Читаем Наслаждение («Il piacere», 1889) полностью

Она пришла, пришла! Явилась на место, где каждый предмет хранил для нее воспоминание, и сказала: — Я больше не твоя, никогда не буду твоею. — Крикнула ему: — Согласился бы ты делить мое тело с другими? — Точно посмела крикнуть ему эти слова, ему в лицо, в этом месте, перед этими предметами.

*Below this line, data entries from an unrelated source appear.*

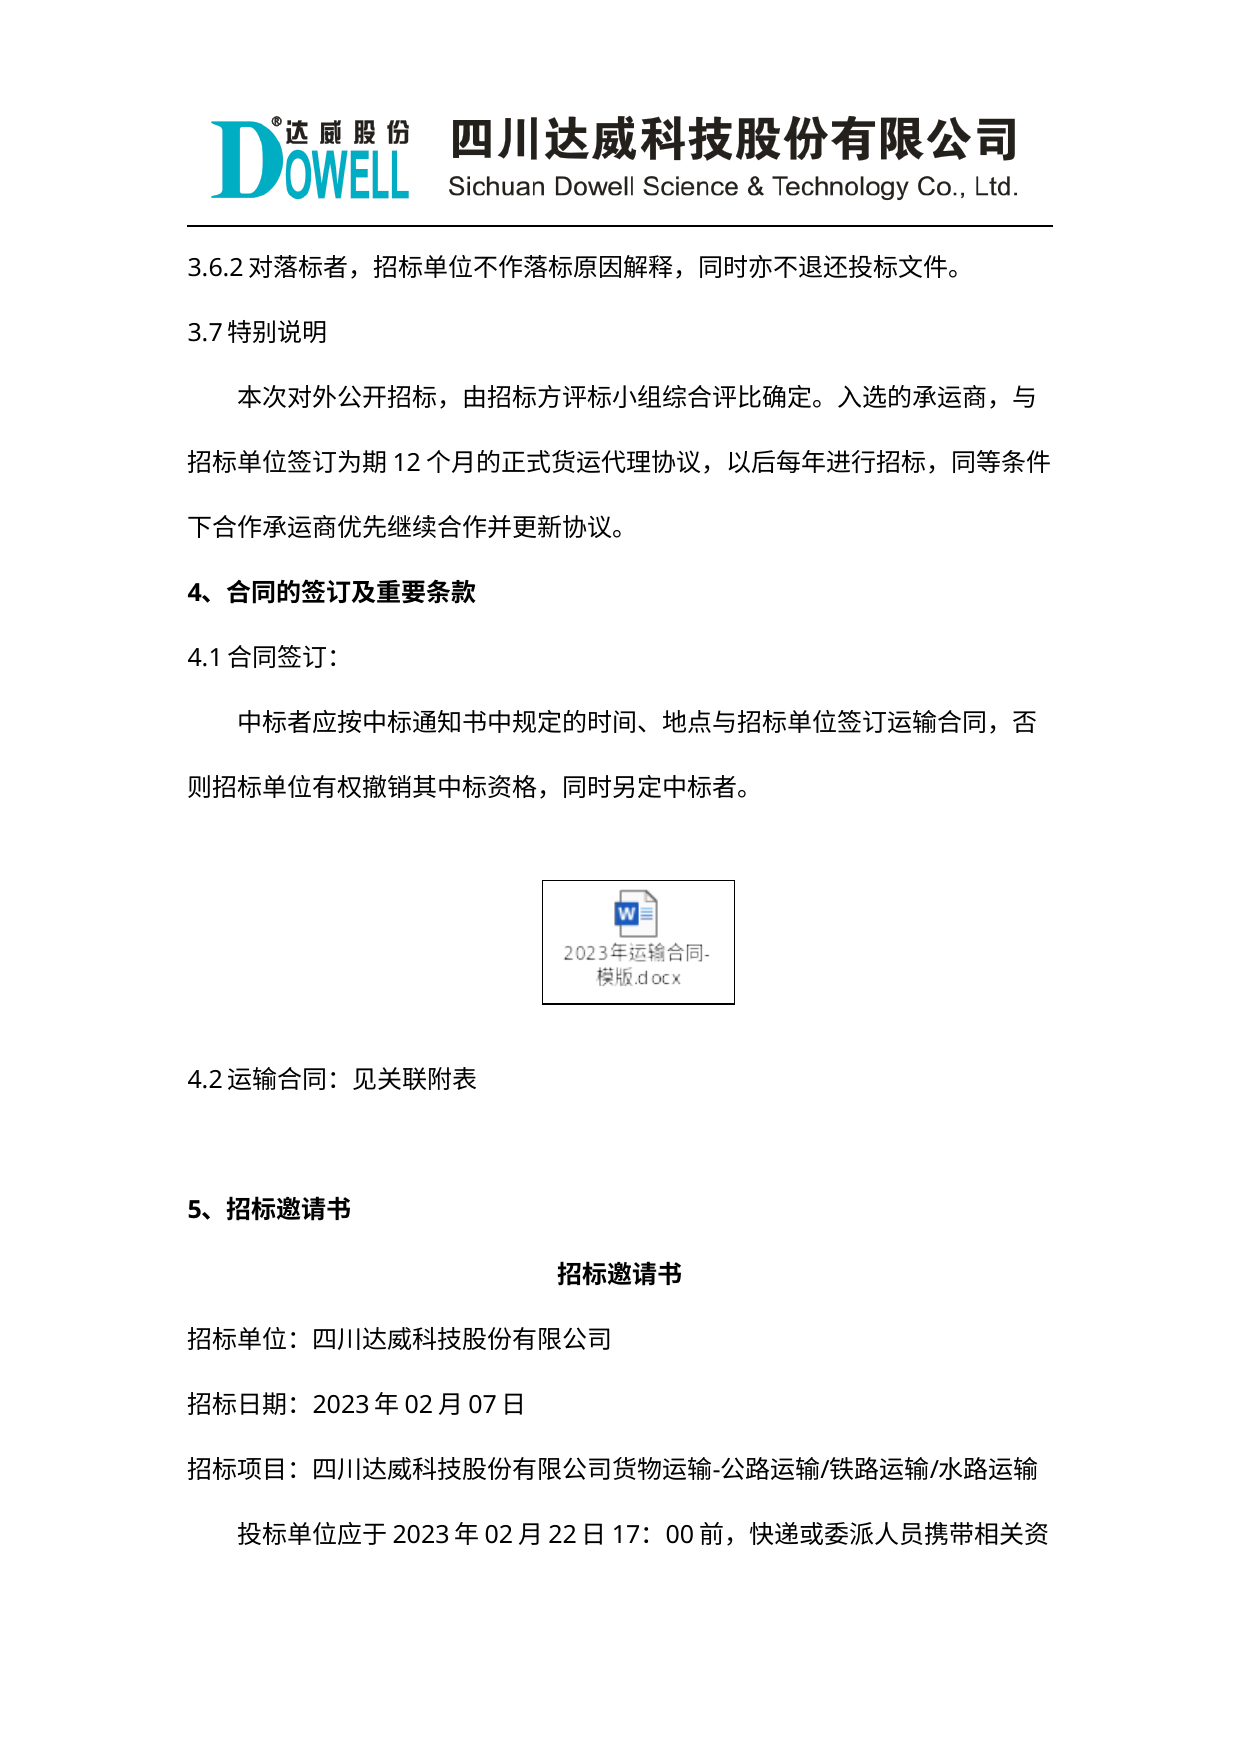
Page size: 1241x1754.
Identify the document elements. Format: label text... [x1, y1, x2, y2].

text 3.7特别说明 [187, 298, 1053, 363]
text 中标者应按中标通知书中规定的时间、地点与招标单位签订运输合同，否则招标单位有权撤销其中标资格，同时另定中标者。 [187, 688, 1053, 818]
text 本次对外公开招标，由招标方评标小组综合评比确定。入选的承运商，与招标单位签订为期12个月的正式货运代理协议，以后每年进行招标，同等条件下合作承运商优先继续合作并更新协议。 [187, 363, 1053, 558]
text 招标项目：四川达威科技股份有限公司货物运输-公路运输/铁路运输/水路运输 [187, 1435, 1053, 1500]
text 3.6.2对落标者，招标单位不作落标原因解释，同时亦不退还投标文件。 [187, 233, 1053, 298]
text 5、招标邀请书 [187, 1175, 1053, 1240]
text 招标日期：2023年02月07日 [187, 1370, 1053, 1435]
text 4、合同的签订及重要条款 [187, 558, 1053, 623]
picture [188, 88, 1052, 223]
text 招标单位：四川达威科技股份有限公司 [187, 1305, 1053, 1370]
text 招标邀请书 [187, 1240, 1053, 1305]
text 4.1合同签订： [187, 623, 1053, 688]
text 4.2运输合同：见关联附表 [187, 818, 1053, 1110]
text 投标单位应于2023年02月22日17：00前，快递或委派人员携带相关资料交至四川省成都市高新区新园南四路89号（四川达威科技股份有限公司），并将壹拾万元投标保证金缴纳至四川达威科技股份有限公司账户上；投标资料中应包含质量保证能力，承运能力，服务项目及营业执照（复印件）、金融信誉证书（复印件）等能够证明企业真实情况的内容，并且投标单位的代表应接受招标单位工作人员的询问。 [187, 1500, 1053, 1565]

Неимоверное, жестокое страдание, из тысячи отдельных, один острее другого, уколов, разъедало его некоторое время и довело до отчаяния. Страсть снова облекла его в тысячу огней, пробуждая неугасимый плотский жар к этой, больше не принадлежащей ему женщине, вызывая в памяти все малейшие подробности далеких восторгов, образы всех ласк, всех ее движений в сладострастии, — все их безумные слияния, которые никогда не утоляли жажды. И все же при всяком воображении оставалась всегда эта странная невозможность воссоединить прежнюю Елену с теперешней. Воспоминания обладания воспламеняли и мучили его, а уверенность в обладании исчезала: тогдашняя Елена казалась ему новою женщиной, которой он никогда не наслаждался, которой он никогда не сжимал. Желание причиняло ему такие пытки, что, казалось, он умрет от них. Нечистота заразила его, как яд.

Нечистота, которую тогда окрыленное пламя души скрывало священным покровом и облекало почти в божественную тайну, выступала теперь без покрывала, без таинства пламени, как всецело плотское сладострастие, как низкий разврат. И он чувствовал, что этот его жар не был любовью и не имел ничего общего с любовью. Не был любовью. Она крикнула ему — Ты бы согласился делить мое тело с другими? — Ну что же, да, он бы согласился!

Он без отвращения взял бы ее такою, как она пришла, оскверненною объятиями другого; возложил бы свою ласку на ласку другого; прижался бы с поцелуем над поцелуем другого.

Стало быть, ничего больше, ничего больше не оставалось в нем неприкосновенным. Даже сама память о великой страсти жалким образом извращалась в нем, загрязнялась, унижалась. Последний проблеск надежды погас. Наконец, он касался дна, чтобы больше не подняться никогда.

Но им овладела ужасающая жажда ниспровергнуть идол, который все же загадочно возвышался перед ним. С цинической жестокостью он стал раздевать его, затемнять, разъедать его. Разрушительный анализ, который он уже применил к самому себе, пригодился ему и против Елены. На все вопросы сомнения, он который он некогда уклонился, теперь он искал ответа; теперь он изучил источники, нашел оправдание, добился подтверждения всех подозрений, которые некогда возникали и исчезали без следа. В этой злополучной работе уничтожения он думал найти облегчение; и только увеличивал свое страдание, раздражал свой недуг, расширял свои язвы.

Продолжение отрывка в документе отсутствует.